O primeiro sorriso social nem sempre chega tão cedo

Desde os primeiros dias, o recém-nascido pode fazer caretas, gestos ou sorrisos enquanto dorme, mas isso nem sempre é um sorriso social. O primeiro sorriso social, aquele que aparece como resposta a um rosto, uma voz ou uma interação, costuma chegar por volta das 6-8 semanas.

Se demorar um pouco mais, isso não significa necessariamente que algo esteja mal. Mas se passarem os primeiros meses e não houver resposta social, troca de olhares ou interação, vale a pena falar com o pediatra.

O que fica depois de ler isso

Estas curiosidades ajudam a entender melhor os primeiros dias do recém-nascido, mas nenhum texto na internet substitui a avaliação de um profissional. Se algo preocupa, muda de repente ou simplesmente não deixa a família tranquila, o melhor é falar com o pediatra.
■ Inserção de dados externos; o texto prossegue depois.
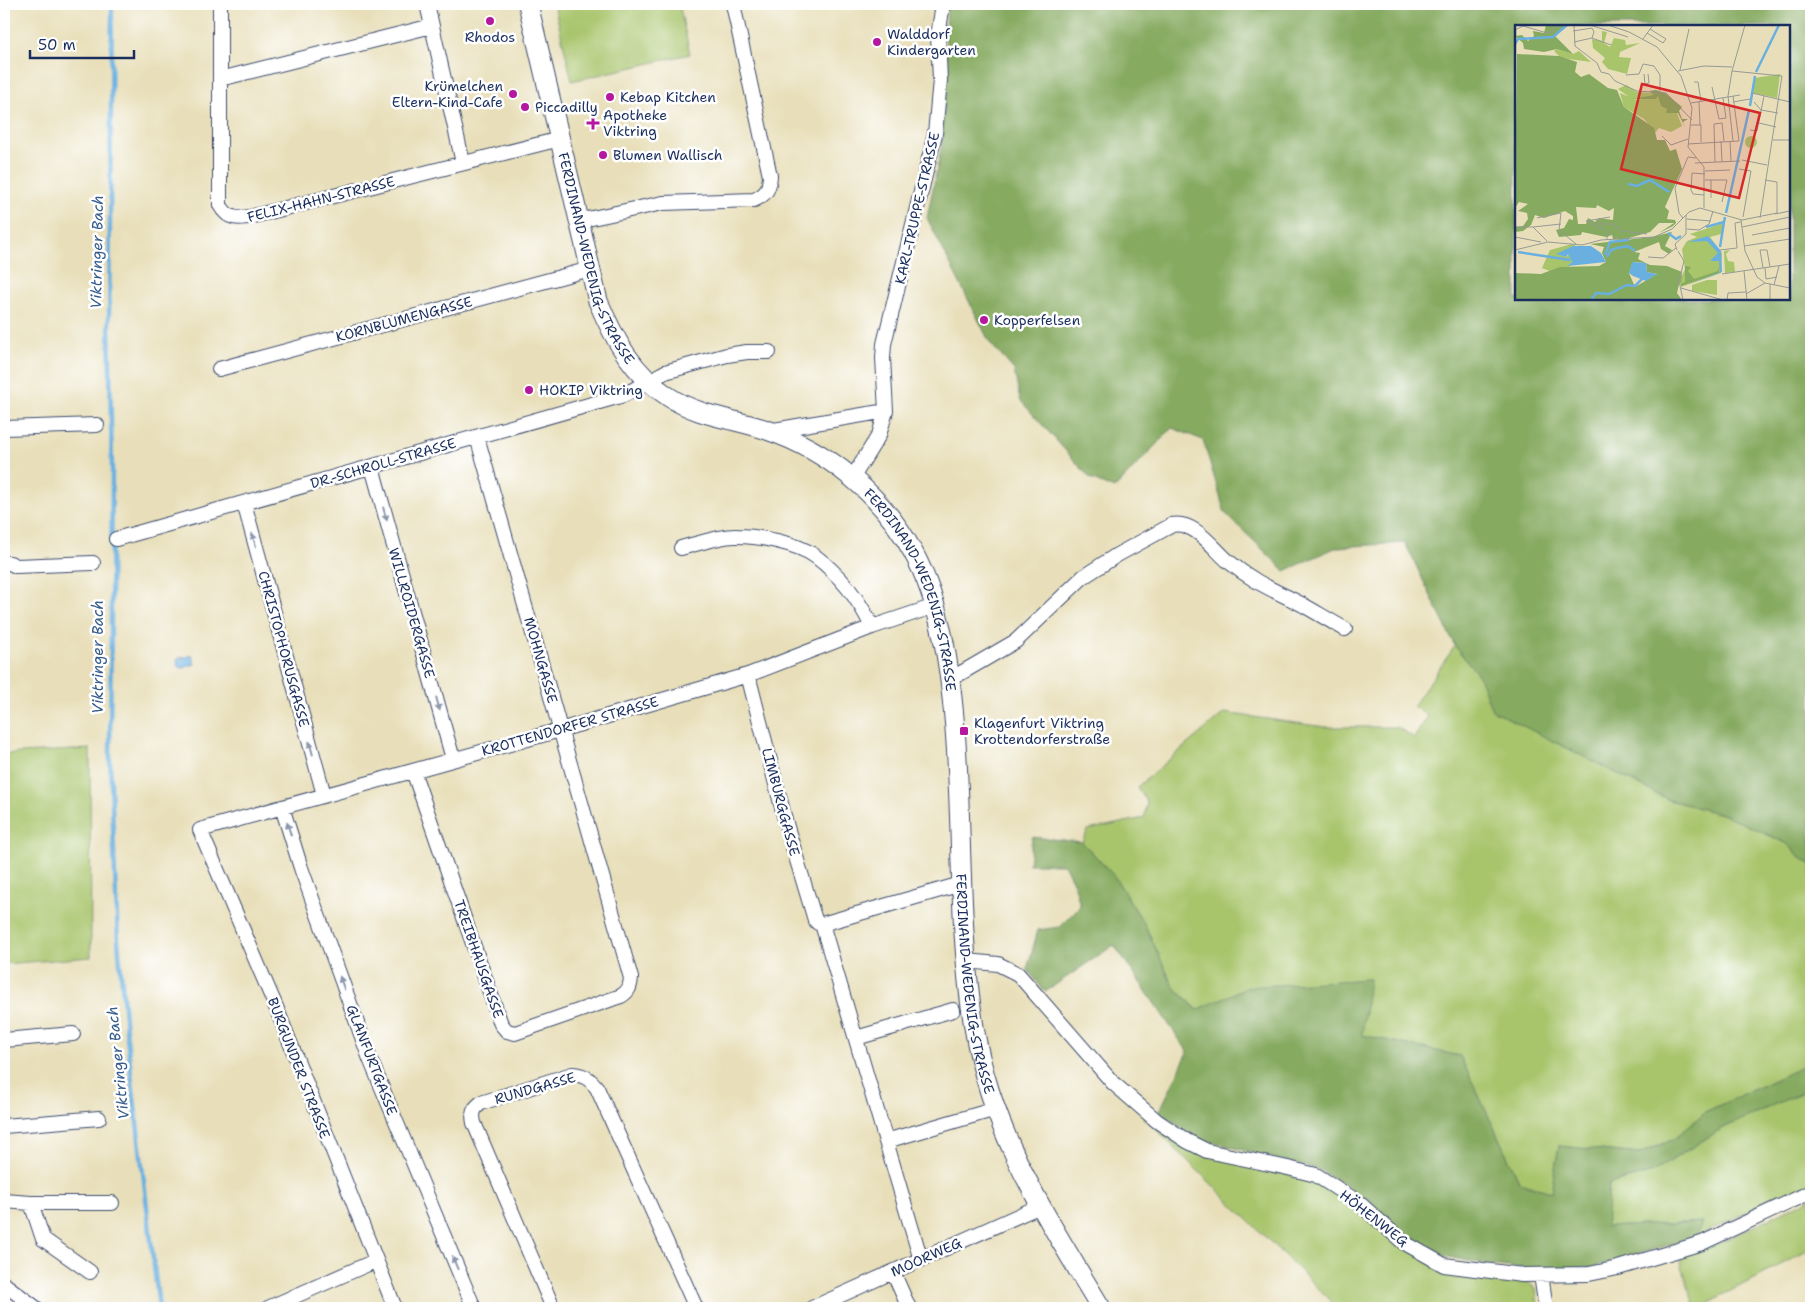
<svg xmlns="http://www.w3.org/2000/svg" width="1815" height="1312" viewBox="0 0 1815 1312" font-family="'Shantell Sans',sans-serif">
	<style>
		.green { fill: #a8c56c; stroke: #627a65 }
		.forest { fill: #86aa60; stroke: #506c5f; fill-rule: evenodd }
		.water { fill: #69b0e0; stroke: #42709f }
		.lines { fill: none; stroke-linecap: round; stroke-linejoin: round }
		.stream { stroke: #69b0e0; stroke-width: 4.5 }
		.street-casing { stroke: #3a496c; stroke-width: 16 }
		.secondary-casing { stroke: #3a496c; stroke-width: 21 }
		.street { stroke: #fff; stroke-width: 14 }
		.secondary { stroke: #fff; stroke-width: 19 }
		.oneway { fill: #8d97ae }
		.poi-dot { fill: #b5179e; stroke: #fff; stroke-width: 2 }
		.labels { text-anchor: middle; dominant-baseline: central; stroke-width: 5; stroke-linejoin: round; paint-order: stroke }
		.poi-label { font-size: 14px; fill: #1b2f5e; stroke: #fff; text-anchor: start }
		.street-label { font-size: 14px; fill: #1b2f5e; stroke: #fff }
		.water-label { font-size: 15px; font-style: italic; fill: #365c8c; stroke: #fff }
		.inset-river { fill: none; stroke: #69b0e0; stroke-width: 2.5 }
		.inset-road { fill: none; stroke: #969995; stroke-width: 1 }
		.view { fill: #d62828; fill-opacity: 0.15; stroke: #d62828; stroke-width: 2.5 }
		.inset-edge { fill: none; stroke: #1b2f5e; stroke-width: 2.5 }
	</style>
	<rect width="100%" height="100%" fill="#fff"/>
	<filter id="ink" filterUnits="userSpaceOnUse"><feTurbulence type="fractalNoise" baseFrequency=".02" numOctaves="2"/><feDisplacementMap in="SourceGraphic" scale="10" xChannelSelector="R" yChannelSelector="G"/><feConvolveMatrix kernelMatrix="1 2 1 2 8 2 1 2 1" color-interpolation-filters="sRGB"/></filter>
	<filter id="wash" filterUnits="userSpaceOnUse"><feTurbulence type="fractalNoise" baseFrequency=".0096" numOctaves="4" result="noise"/><feDisplacementMap in="SourceGraphic" scale="20" xChannelSelector="R" yChannelSelector="G"/><feGaussianBlur stdDeviation="1.12" result="paint"/><feColorMatrix in="noise" values="0 0 0 0 0 0 0 0 0 0 0 0 0 0 0 0 0 1.4 0 .05"/><feComposite in="paint" operator="in"/></filter>
	<g filter="url(#wash)">
		<rect width="100%" height="100%" fill="#e8dfba"/>
		<path class="green" d="M554,4H679L690,54L572,81Z
			M1455,646L1479,676L1493,710L1669,800L1725,815L1786,843L1805,861L1811,864V1063L1705,1112L1674,1139L1640,1154L1559,1146L1551,1192L1520,1183L1460,1056L1362,1035L1247,987L1198,1010L1173,986L1145,925L1114,876L1082,842L1088,830L1144,818L1147,802L1137,787L1224,713L1325,727H1397L1414,738L1428,716L1413,706Z
			M90,749L91,957L4,964V754Z
			M1811,1088V1185L1797,1188L1696,1237L1702,1222L1605,1227L1609,1184L1653,1172L1721,1129Z
			M1143,1117L1191,1150L1282,1172L1326,1187L1438,1268L1481,1277L1528,1282L1536,1289L1538,1308H1399L1396,1301L1377,1308H1338Z
			M1811,1198V1249L1698,1308H1695L1679,1256L1721,1242Z"/>
		<path class="forest" d="M950,4H1811V864L1805,861L1786,843L1725,815L1669,800L1492,710L1479,676L1455,646L1405,543L1337,547L1285,571L1225,513L1203,440L1172,428L1114,489L1091,479L1020,400L1014,370L990,343L927,218L942,143L947,6ZM1516,26H1789V299H1516Z
			M1032,837L1082,842L1114,876L1145,925L1173,986L1197,1010L1247,987L1369,979L1362,1035L1460,1056L1520,1183L1551,1192L1559,1146L1640,1154L1674,1139L1705,1112L1811,1063V1088L1721,1129L1653,1172L1609,1184L1606,1227L1702,1222L1696,1237L1593,1267L1537,1270L1489,1265L1444,1256L1413,1240L1348,1187L1319,1170L1196,1138L1159,1112L1188,1052L1114,945L1045,992L1027,969L1038,930L1059,927L1080,906L1075,886L1064,864H1029Z"/>
		<path class="water" d="M192,655L195,664L183,668L178,667L177,660L182,656L183,658Z"/>
		<g class="lines">
			<path class="stream" d="M112,4L109,322L112,468L110,760L118,940L126,1030L159,1308"/>
		</g>
	</g>
	<g filter="url(#ink)">
		<g class="lines">
			<defs>
				<path id="street" d="M220,4V205C228,220 238,219 254,216L560,139
					M427,4L463,163
					M220,79L432,26
					M578,221L663,203L754,200C767,194 769,189 770,176L733,4
					M219,369L590,269
					M4,428L97,425
					M768,431L886,411L883,358L884,344L935,134L940,80L938,36L943,4
					M372,467L453,759
					M853,477L879,435L886,411
					M244,503L324,795
					M116,539L624,395L665,372L727,355L747,352H769
					M681,548C696,544 722,535 737,536C758,536 797,543 815,556C840,575 859,599 872,627
					M4,563H10L16,566L93,563
					M748,675L787,827L815,920L818,923L822,924L961,884
					M949,680L1016,641L1083,577L1117,555L1172,525C1195,521 1213,548 1228,561C1254,583 1276,591 1305,606C1319,614 1332,622 1345,629
					M413,771L501,1024L507,1031L515,1033L621,996C629,991 630,987 631,978L477,437
					M282,807L301,868L370,1059L474,1308
					M822,924L921,1260
					M967,961L998,964L1018,974L1113,1083L1157,1121L1187,1141L1207,1151L1288,1168L1316,1175L1358,1202L1403,1242L1444,1265L1522,1275L1589,1274L1618,1268L1702,1243L1811,1192
					M856,1038L953,1010
					M4,1040L73,1034
					M4,1126L99,1118
					M886,1141L996,1109
					M4,1201L31,1203H112
					M31,1203L43,1239L90,1272
					M893,1272L909,1308
					M1541,1275L1546,1308
					M4,1284L36,1308
					M268,1308L375,1261
					M395,1308L276,1007L200,830L560,730L748,675L872,627L935,606
					M553,1308L474,1123C472,1113 473,1109 481,1103L572,1074C584,1075 589,1078 597,1088L696,1308
					M812,1308L1040,1206"/>
				<g id="secondary">
					<path id="s1" d="M528,4L598,301C614,339 633,374 669,397C698,416 735,419 767,430C829,451 882,495 913,552C942,605 950,669 955,729C963,828 958,929 974,1027C991,1133 1047,1218 1101,1308"/>
				</g>
			</defs>
			<use href="#street" class="street-casing"/>
			<use href="#secondary" class="secondary-casing"/>
			<use href="#street" class="street"/>
			<use href="#secondary" class="secondary"/>
		</g>
		<defs><path id="oneway-solid" d="M-6-.8H1V-3.2L6.5 0L1 3.2V.8H-6Z" transform="scale(1.25)"/></defs>
		<g class="oneway">
			<use href="#oneway-solid" transform="translate(385 514) rotate(74)"/>
			<use href="#oneway-solid" transform="translate(254 540) rotate(-105)"/>
			<use href="#oneway-solid" transform="translate(438 704) rotate(75)"/>
			<use href="#oneway-solid" transform="translate(311 748) rotate(-105)"/>
			<use href="#oneway-solid" transform="translate(289 829) rotate(-107)"/>
			<use href="#oneway-solid" transform="translate(342 983) rotate(-110)"/>
			<use href="#oneway-solid" transform="translate(455 1263) rotate(-113)"/>
		</g>
	</g>
	<g class="poi-dot">
		<circle cx="490" cy="21" r="5"/>
		<circle cx="877" cy="42" r="5"/>
		<circle cx="513" cy="94" r="5"/>
		<circle cx="610" cy="97" r="5"/>
		<circle cx="525" cy="107" r="5"/>
		<path d="M590.5 115.5h5v5h5v5h-5v5h-5v-5h-5v-5h5z"/>
		<circle cx="603" cy="155" r="5"/>
		<circle cx="984" cy="320" r="5"/>
		<circle cx="529" cy="390" r="5"/>
		<rect x="959" y="726" width="10" height="10" rx="2.5"/>
	</g>
	<g class="labels">
		<g class="poi-label">
			<text x="887" y="34">Walddorf<tspan x="887" dy="16">Kindergarten</tspan></text>
			<text x="490" y="37" text-anchor="middle">Rhodos</text>
			<text x="503" y="86" text-anchor="end">Krümelchen<tspan x="503" dy="16">Eltern-Kind-Cafe</tspan></text>
			<text x="620" y="97">Kebap Kitchen</text>
			<text x="535" y="107">Piccadilly</text>
			<text x="603" y="115">Apotheke<tspan x="603" dy="16">Viktring</tspan></text>
			<text x="613" y="155">Blumen Wallisch</text>
			<text x="994" y="320">Kopperfelsen</text>
			<text x="539" y="390">HOKIP Viktring</text>
			<text x="974" y="723">Klagenfurt Viktring<tspan x="974" dy="16">Krottendorferstraße</tspan></text>
		</g>
		<g class="street-label">
			<text transform="translate(321 199) rotate(-14)">FELIX-HAHN-STRASSE</text>
			<text transform="translate(917 208) rotate(-77)">KARL-TRUPPE-STRASSE</text>
			<text stroke="none"><textPath href="#s1" startOffset="264">FERDINAND-WEDENIG-STRASSE</textPath></text>
			<text transform="translate(404 319) rotate(-15)">KORNBLUMENGASSE</text>
			<text transform="translate(383 463) rotate(-16)">DR.-SCHROLL-STRASSE</text>
			<text stroke="none"><textPath href="#s1" startOffset="759">FERDINAND-WEDENIG-STRASSE</textPath></text>
			<text transform="translate(412 613) rotate(74)">WILLROIDERGASSE</text>
			<text transform="translate(284 649) rotate(75)">CHRISTOPHORUSGASSE</text>
			<text transform="translate(541 660) rotate(74)">MOHNGASSE</text>
			<text transform="translate(570 726) rotate(-16)">KROTTENDORFER STRASSE</text>
			<text transform="translate(781 802) rotate(75)">LIMBURGGASSE</text>
			<text transform="translate(479 959) rotate(71)">TREIBHAUSGASSE</text>
			<text stroke="none"><textPath href="#s1" startOffset="1164">FERDINAND-WEDENIG-STRASSE</textPath></text>
			<text transform="translate(372 1060) rotate(69)">GLANFURTGASSE</text>
			<text transform="translate(299 1068) rotate(69)">BURGUNDER STRASSE</text>
			<text transform="translate(535 1088) rotate(-16)">RUNDGASSE</text>
			<text transform="translate(1374 1218) rotate(38)">HÖHENWEG</text>
			<text transform="translate(926 1257) rotate(-24)">MOORWEG</text>
		</g>
		<g class="water-label">
			<text transform="translate(97 252) rotate(-89)">Viktringer Bach</text>
			<text transform="translate(98 657) rotate(-90)">Viktringer Bach</text>
			<text transform="translate(118 1063) rotate(-96)">Viktringer Bach</text>
		</g>
	</g>
	<g transform="translate(1515 25)">
		<rect width="275" height="275" fill="#e8dfba"/>
		<path d="M87,6L92,7L89,18L95,22L99,13L110,15L111,20L125,18L105,27L104,32L116,33L112,49L93,44L87,37L90,33L78,23L77,14L87,16ZM42,24L58,29L64,26L76,37L46,33L39,26ZM265,49L262,73L238,68L240,53ZM111,60L122,67L140,68L139,71L117,74L103,64ZM105,68L122,75L143,71L162,88L167,101L156,107L144,103L140,108L129,94L109,82ZM230 117a6 6 0 1 1 12 0a6 6 0 1 1-12 0ZM209,198L206,209L195,212L207,228L206,248L166,262L165,254L170,244L167,224L172,216L182,212L175,209ZM57,219L63,222L43,229L51,232L54,229L57,237L54,242L37,247L27,243L35,225ZM215,225L211,229L213,236L219,237L220,247L210,248L209,226ZM192,255H202V270L177,266V260Z" fill="#a8c56c"/>
		<path d="M31,0H52L40,11L58,29L42,24L29,27L9,24L8,18L0,11L7,10L13,16L19,11L18,6L29,8ZM2,29L44,31L62,37L60,47L66,52L74,49L93,63L102,65L109,82L139,103L142,115H150L155,126L161,124L167,144L150,182L154,186L152,194L160,195L161,198L158,201L144,208L159,198H144L135,207L107,215L98,214L97,210L91,212L67,207L66,210L44,212L41,205L49,203L54,194L58,195V191L50,186L29,193L20,190L16,200L8,206L0,207V202L8,201L13,194L12,188L3,186L13,179L4,177L0,183ZM82,180L94,186L99,183L98,195L84,193L80,197L73,193L71,199H63L61,182L81,183ZM141,65L150,68L167,82L164,86L167,94H173L168,97L170,102L163,88H151L152,84L146,81L143,71L141,74H117L139,70L134,66ZM157,207L150,221L157,225L154,229L146,224L144,217L119,227L125,228L123,234L135,240L152,241L167,247L162,268L167,275H0V248L26,249L45,242L84,241L91,237L87,228L89,222L75,219L137,212ZM119,237L131,238L132,247L142,249L120,262L114,248ZM205,239L204,248L166,261L165,256L166,251L167,249L166,259L170,257V241L176,242L173,246L179,254L203,246Z" fill="#86aa60" fill-rule="evenodd"/>
		<path d="M193,211L206,226L207,247L173,260L205,247L204,236H195L203,228L192,216L173,217ZM58,221H76L86,228L91,237L53,241L57,237L53,229L51,232L41,229ZM117,237L131,238L132,247L142,249L131,256L118,251L114,248Z" fill="#69b0e0"/>
		<path class="inset-river" d="M0,19L3,14L38,12L52,0M241,47L264,0M235,81L240,51M113,159L122,161L135,155L154,167M211,188L234,85M191,202L209,197L210,192M153,208L161,214L166,211M205,222L209,197M3,227L55,235M90,230L95,217L114,215M92,232L96,225L102,223L113,221L120,226M76,275L81,268L94,269L112,260L120,261L128,253"/>
		<path class="inset-road" d="M59,0L60,21L82,38L86,47L94,49L100,56L122,66L151,68L177,95M75,0L113,12M93,0L114,7L142,22L166,51L177,83L173,122L189,142V183M230,0L217,46L267,51L245,193M0,5L8,1L32,8L40,5V0M58,6L77,3L79,7L77,13L59,17M132,8L148,18L151,14L135,4M77,13L96,20M128,14L138,0M165,45L174,4M163,46L189,41L217,42M217,46L213,71L218,116M129,49L130,59L134,58L133,49M111,50L124,49L128,39L139,41L145,50V66M179,57H183L186,76M197,62L204,94L211,93L208,73M237,68L275,77M184,77L185,100M218,77L235,74M239,77L246,85L263,88M176,78L225,70M244,98L261,102M176,100H186V117M235,105L242,106L249,71M147,111L156,120L173,114M258,115H275M206,116L207,137M215,116L216,136M173,119L224,116L218,71M227,135L252,140M200,137L199,99L207,98L209,116M180,138L225,136M224,144L236,146L228,192M190,146L215,145M190,155H212L207,177M250,155L262,157V188M189,170L178,169L176,165L177,148L190,149M196,173V155M260,189L275,186M22,193L46,188L44,205L61,219M168,193L164,188L160,163L173,132L181,133M80,194L85,199H98L107,206L132,209M172,194L196,196M226,195L230,226L242,252L250,258L275,263M0,202H18L32,216M18,202L46,199M227,202L275,192M172,204L184,205L194,199L198,186M237,210L275,203M0,212L26,217M91,215L94,209L90,205L71,196L95,192M229,221L275,214M0,225L33,217L67,220L86,215L139,212L157,204L174,187L185,183L227,195L262,188M162,225L160,219L171,209V190M205,225L222,223L220,198L226,197M163,226L169,236L164,256L168,275M133,232L148,233L161,223M248,243L245,225H252L255,242M250,243L251,254L262,252M229,246L232,275M207,249L275,239M255,259V275M259,260L264,241M166,263L208,275M231,269L250,258M212,275L213,268L231,267"/>
		<path class="view" d="M127,59L245,88L224,173L106,144Z"/>
		<rect width="275" height="275" class="inset-edge"/>
	</g>
	<rect width="1815" height="1312" fill="none" stroke="#fff" stroke-width="20"/>
	<path d="M30 50v8h104v-8" fill="none" stroke="#1b2f5e" stroke-width="2.5"/>
	<text x="38" y="50" font-size="15" fill="#1b2f5e" stroke="#ffffff" stroke-width="4" paint-order="stroke">50 m</text>
</svg>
Se houver febre, dificuldade para respirar, mudança brusca de cor, falta de resposta ou qualquer sinal que pareça urgente, procurem atendimento médico.

Se a chegada ainda está em preparação, pode ajudar separar dois momentos: o que levar para o parto com uma checklist da bolsa da maternidade e o que vale a pena deixar pronto para os primeiros 7 dias em casa com o recém-nascido.

Se o que vocês observam se encaixa nessas situações e permanece estável com o passar dos dias, respirem: o mais provável é que seja parte normal da adaptação do bebê enquanto ele termina de amadurecer. O recém-nascido nem sempre age como esperamos, porque nenhum bebê corresponde exatamente à imagem idealizada que costumamos ter.